A la déclaration de guerre, l’armée coloniale compte en France de nombreux régiments et lorsque l’on regarde de près les listes de nos compatriotes décédés, l’on s’aperçoit que quasiment toutes les unités sont représentées. Certaines d’entre elles sont pourtant composées en grand nombre de Roussillonnais. Cette armée, héritière de l’infanterie de marine, se décompose en 1914 de la manière suivante en métropole :

Le Corps d’Armée Colonial :

I) La 2ème division : 4ème RIC (Toulon), 8ème RIC (Toulon), 22ème RIC (Marseille) et 24ème RIC (Perpignan)

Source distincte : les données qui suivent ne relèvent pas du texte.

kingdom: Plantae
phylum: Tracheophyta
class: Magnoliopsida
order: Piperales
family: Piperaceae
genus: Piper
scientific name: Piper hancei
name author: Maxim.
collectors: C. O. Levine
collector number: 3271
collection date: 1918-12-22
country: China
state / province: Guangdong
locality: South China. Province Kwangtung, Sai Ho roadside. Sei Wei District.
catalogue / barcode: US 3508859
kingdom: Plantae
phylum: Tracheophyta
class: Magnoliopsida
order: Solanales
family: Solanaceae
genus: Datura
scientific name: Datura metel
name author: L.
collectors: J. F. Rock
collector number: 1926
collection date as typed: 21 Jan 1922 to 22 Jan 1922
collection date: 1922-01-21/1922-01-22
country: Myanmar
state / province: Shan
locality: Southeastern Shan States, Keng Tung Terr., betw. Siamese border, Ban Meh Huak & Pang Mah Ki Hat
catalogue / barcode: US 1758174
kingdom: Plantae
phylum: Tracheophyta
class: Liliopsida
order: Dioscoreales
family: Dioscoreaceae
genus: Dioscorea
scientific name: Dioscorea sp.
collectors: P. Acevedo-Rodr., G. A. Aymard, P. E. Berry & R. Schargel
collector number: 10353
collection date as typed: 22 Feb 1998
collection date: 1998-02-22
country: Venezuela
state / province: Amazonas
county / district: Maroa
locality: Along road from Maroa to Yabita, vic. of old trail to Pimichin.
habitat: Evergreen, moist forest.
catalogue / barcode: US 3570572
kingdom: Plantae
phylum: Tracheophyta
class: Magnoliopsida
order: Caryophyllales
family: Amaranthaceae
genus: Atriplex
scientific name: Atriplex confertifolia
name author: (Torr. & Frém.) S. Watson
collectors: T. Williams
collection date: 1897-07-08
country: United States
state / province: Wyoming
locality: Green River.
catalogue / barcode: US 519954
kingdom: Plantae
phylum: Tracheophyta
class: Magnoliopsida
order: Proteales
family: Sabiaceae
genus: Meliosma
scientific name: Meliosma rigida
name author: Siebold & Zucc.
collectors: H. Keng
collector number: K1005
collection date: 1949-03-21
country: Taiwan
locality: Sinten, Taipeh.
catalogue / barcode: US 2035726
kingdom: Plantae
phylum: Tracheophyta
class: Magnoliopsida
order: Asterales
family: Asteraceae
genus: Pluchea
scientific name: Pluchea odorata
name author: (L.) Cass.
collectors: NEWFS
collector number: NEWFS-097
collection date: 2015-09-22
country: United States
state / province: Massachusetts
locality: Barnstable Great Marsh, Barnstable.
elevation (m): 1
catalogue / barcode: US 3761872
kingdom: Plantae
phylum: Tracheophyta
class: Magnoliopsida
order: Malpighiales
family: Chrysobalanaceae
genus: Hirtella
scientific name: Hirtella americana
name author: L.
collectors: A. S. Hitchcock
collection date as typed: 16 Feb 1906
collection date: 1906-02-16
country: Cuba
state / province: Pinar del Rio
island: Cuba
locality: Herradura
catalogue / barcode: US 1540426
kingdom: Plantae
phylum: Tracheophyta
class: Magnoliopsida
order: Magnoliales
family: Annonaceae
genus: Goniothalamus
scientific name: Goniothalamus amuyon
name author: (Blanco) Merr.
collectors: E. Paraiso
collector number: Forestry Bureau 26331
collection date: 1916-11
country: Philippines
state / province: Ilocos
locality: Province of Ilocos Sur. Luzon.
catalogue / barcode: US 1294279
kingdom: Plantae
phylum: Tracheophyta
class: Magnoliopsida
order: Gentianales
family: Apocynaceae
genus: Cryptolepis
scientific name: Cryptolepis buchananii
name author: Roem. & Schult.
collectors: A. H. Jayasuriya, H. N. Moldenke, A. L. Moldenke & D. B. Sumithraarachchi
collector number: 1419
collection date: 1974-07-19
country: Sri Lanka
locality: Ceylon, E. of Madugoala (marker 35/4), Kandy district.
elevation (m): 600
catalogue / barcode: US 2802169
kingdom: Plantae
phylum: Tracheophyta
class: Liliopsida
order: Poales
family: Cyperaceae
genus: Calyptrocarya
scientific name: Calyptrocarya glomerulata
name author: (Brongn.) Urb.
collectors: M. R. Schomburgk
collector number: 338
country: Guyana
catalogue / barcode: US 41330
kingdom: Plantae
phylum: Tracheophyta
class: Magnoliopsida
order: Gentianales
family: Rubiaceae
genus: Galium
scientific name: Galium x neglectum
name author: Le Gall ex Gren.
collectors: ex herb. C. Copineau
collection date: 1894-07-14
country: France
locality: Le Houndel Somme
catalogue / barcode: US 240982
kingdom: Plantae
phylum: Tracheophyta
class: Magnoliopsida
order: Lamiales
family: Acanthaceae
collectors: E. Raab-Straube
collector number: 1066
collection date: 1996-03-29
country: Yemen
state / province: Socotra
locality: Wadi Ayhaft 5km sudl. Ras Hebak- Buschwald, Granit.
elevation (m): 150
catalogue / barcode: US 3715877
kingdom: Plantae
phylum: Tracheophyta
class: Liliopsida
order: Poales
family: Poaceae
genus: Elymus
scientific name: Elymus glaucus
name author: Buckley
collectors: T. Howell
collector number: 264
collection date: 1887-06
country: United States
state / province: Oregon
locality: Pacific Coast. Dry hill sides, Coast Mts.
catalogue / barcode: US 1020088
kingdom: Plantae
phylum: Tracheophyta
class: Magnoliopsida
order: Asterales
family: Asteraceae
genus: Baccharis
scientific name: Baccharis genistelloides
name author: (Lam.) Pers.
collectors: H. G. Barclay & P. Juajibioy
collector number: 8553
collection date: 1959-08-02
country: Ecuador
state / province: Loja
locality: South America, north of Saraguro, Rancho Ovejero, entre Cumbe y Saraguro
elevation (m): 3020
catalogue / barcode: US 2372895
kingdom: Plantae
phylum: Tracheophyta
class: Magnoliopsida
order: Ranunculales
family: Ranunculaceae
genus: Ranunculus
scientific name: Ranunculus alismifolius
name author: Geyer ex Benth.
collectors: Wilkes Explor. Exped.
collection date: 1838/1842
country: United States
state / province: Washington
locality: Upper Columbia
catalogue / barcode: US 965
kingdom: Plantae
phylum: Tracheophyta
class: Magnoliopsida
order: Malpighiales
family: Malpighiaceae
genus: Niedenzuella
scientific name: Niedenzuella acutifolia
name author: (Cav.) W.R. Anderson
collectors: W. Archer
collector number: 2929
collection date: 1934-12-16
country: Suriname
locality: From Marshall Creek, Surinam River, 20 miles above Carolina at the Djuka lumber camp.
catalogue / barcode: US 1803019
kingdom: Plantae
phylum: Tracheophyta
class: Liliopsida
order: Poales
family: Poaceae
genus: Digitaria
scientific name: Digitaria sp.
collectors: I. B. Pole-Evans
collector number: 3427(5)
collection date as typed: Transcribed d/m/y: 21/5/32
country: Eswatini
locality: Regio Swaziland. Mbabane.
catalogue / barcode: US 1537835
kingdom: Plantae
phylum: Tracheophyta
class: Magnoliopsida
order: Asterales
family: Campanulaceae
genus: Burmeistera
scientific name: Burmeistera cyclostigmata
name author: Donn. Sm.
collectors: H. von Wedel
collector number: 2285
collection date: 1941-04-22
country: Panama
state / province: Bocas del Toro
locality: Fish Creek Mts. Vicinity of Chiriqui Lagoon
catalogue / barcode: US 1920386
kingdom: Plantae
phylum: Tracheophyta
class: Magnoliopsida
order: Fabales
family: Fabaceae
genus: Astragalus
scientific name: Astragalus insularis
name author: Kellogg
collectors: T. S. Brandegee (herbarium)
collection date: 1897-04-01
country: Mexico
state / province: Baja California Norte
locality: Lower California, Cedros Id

II) La 3ème division : 1er RIC (Cherbourg), 2ème RIC (Brest), 3ème RIC (Rochefort) et 7ème RIC (Bordeaux)

III) La 5ème brigade : 21ème RIC (Paris) et 23ème RIC (Paris)

IV) La 2ème brigade au sein du 14ème Corps : 5ème RIC (Lyon) et 6ème RIC (Lyon)

Chacun de ces douze régiments a mobilisé sa réserve dans une unité à deux bataillons :

I) Les 34ème et 38ème RIC (Toulon) sont affectés à la 65ème division de réserve

II) Le 35ème RIC (Lyon) part en Lorraine avec la 64ème division de réserve

III) Le 36ème RIC (Lyon) est intégré à la 74ème division de réserve

IV) Le 41ème RIC et le 43ème RIC (Paris) sont affectés au 20ème Corps de Nancy et se concentrent en couverture de la 2ème Armée en Lorraine

V) Le 42ème RIC (Marseille) et le 44ème RIC (Perpignan) partent combattre avec la 75ème division de réserve

VI) Les 31ème, 32ème, 33ème et 37ème RIC restent affectés à la défense des ports.

Le 24ème RIC est en grande partie composé de personnels engagés et nombre d’entre eux sont originaires du département. En août 1914, une partie des Catalans ayant effectué leur service militaire dans la Coloniale seront également affectés au 22ème RIC de Marseille. Ensemble, les deux régiments feront toute la guerre.

Les deux régiments montent directement en Belgique où ils pénètrent le 22. Au prix de très lourdes pertes, les coloniaux de dégagent de l’étau allemand à Jamoignes et Rossignol, la retraite commence. Le 6 septembre, la bataille de la Marne est engagée. Pour nos compatriotes, les combats seront d’une extrême violence, d’abord dans le choc du premier jour puis pendant la poursuite qui se terminera par un duel titanesque en Champagne.

A partir de fin septembre, les « marsouins » s’installent en Champagne et organisent une ligne fortifiée robuste.

Début 1915, la prise du fortin de Beauséjour est programmée. Ce sera de mi-février à mai des effroyables duels qui se solderont par la prise de la position ennemie mais malheureusement par des centaines de tués des Pyrénées-Orientales.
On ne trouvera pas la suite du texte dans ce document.